## ЗАДАЧИ ДЛЯ РЕШЕНИЯ
1. Какую повесть текст о дневнике Кузмина называет очень характерным примером переноса эпизодов из дневника в прозу?
2. Перепишите из текста о дневнике Кузмина дословно фрагмент от слов «Дело в том, что» до слов «как объективную реальность.» включительно.

## ТЕКСТ ДЛЯ АНАЛИЗА
Дело в том, что жизнь человека — а человека искусства в особенности — не может быть зафиксирована каким-то одним текстом, сколь бы обширен и откровенен он ни был. Автопортрет рисуется всей совокупностью порождаемого, но и помимо него остается некий смысловой запас, нечто «невыразимое», попытаться уловить которое стремится в конечном счете тот, кто пытается воссоздать хоть сколько-нибудь цельный облик человека предшествующего времени. Читатель должен отдавать себе отчет, что любой дневник, и дневник Михаила Кузмина в том числе, не может показать человеческую личность как объективную реальность.
Тому есть ряд существеннейших причин, и прежде всего та, что для многих, как и для самого Кузмина, дневник был художественным произведением. Впервые произнес это, очевидно, Вяч. Иванов, знавший некоторые фрагменты дневника в чтении автора[2]. Не слишком трудно обнаружить, что Кузмин время от времени переносил эпизоды из дневника в свою прозу и стихи, подвергая лишь самым незначительным изменениям[3]. Очень характерен в этом отношении пример с повестью «Картонный домик». Читатель дневника, который сопоставит записи осени и зимы 1906 года с текстом повести, заметит, что какие-то фрагменты перенесены в «Картонный домик» практически без изменений, а это в кругу друзей Кузмина должно было приобретать особую окраску: некоторые читатели повести, несомненно, знали и дневник. Но вносимые изменения оказываются весьма показательными. В первую очередь относится это к характерам главных персонажей. «Картонный домик» построен главным образом на сюжетных переплетениях, которые сами по себе должны свидетельствовать о переживаниях героев, тогда как дневник — и это невозможно не признать необычным — в гораздо большей степени раскрывает психологию действующих лиц не через поступки, а через рассуждения (ср., например, дневниковую запись от 5 ноября 1906 года, где Судейкин рассказывает о своей жизни, с текстом «Картонного домика», где ничего подобного мы не найдем. Конечно, можно посчитать, что это является частью художественного замысла, желания изобразить Мятлева/Судейкина как человека, неспособного к психологическому самоанализу и вообще к сознательным поступкам. Однако ведь и Демьянов/Кузмин оказывается точно так же лишен сложности переживаний, ему оставлена лишь шокирующая хладнокровность поведения в конце страстного любовного увлечения).

## ИСХОДНЫЕ ДАННЫЕ
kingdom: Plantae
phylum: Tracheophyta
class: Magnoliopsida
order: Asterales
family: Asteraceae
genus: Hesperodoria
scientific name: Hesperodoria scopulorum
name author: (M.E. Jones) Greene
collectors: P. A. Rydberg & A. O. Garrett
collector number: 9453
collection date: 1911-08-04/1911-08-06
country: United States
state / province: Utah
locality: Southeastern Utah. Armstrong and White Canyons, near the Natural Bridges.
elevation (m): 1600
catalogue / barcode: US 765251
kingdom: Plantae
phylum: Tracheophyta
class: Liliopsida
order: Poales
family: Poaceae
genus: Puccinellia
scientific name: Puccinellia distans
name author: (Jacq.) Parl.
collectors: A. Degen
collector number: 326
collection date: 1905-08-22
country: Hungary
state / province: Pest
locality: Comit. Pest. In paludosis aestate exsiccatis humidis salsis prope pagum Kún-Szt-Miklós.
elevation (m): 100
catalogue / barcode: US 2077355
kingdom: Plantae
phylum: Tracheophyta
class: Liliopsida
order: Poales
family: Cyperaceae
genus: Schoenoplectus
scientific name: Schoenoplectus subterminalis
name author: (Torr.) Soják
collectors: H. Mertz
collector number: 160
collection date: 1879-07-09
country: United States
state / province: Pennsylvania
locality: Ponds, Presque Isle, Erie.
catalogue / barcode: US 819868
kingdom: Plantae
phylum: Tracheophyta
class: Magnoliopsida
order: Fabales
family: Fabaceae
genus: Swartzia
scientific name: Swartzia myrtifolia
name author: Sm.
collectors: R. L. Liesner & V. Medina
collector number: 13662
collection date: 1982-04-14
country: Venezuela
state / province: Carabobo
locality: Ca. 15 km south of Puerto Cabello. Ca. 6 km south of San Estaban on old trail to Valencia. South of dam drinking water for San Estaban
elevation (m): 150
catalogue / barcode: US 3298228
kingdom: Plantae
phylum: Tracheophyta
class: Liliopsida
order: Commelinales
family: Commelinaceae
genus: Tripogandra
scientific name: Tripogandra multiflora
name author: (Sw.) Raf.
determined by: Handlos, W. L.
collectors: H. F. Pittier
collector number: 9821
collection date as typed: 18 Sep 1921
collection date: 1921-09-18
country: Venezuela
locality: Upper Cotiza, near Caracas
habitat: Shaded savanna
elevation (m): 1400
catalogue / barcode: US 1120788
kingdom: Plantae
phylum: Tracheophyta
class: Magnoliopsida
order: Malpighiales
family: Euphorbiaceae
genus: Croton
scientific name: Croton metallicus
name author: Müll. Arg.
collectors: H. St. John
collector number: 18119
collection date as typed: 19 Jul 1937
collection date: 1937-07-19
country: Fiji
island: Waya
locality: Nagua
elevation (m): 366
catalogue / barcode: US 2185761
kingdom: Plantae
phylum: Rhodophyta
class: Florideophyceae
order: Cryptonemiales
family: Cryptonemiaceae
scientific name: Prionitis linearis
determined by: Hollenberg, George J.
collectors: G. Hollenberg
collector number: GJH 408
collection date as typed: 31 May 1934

## ОТВЕТЫ К ЗАДАНИЯМ
1. Повесть «Картонный домик».

2.
Дело в том, что жизнь человека — а человека искусства в особенности — не может быть зафиксирована каким-то одним текстом, сколь бы обширен и откровенен он ни был. Автопортрет рисуется всей совокупностью порождаемого, но и помимо него остается некий смысловой запас, нечто «невыразимое», попытаться уловить которое стремится в конечном счете тот, кто пытается воссоздать хоть сколько-нибудь цельный облик человека предшествующего времени. Читатель должен отдавать себе отчет, что любой дневник, и дневник Михаила Кузмина в том числе, не может показать человеческую личность как объективную реальность.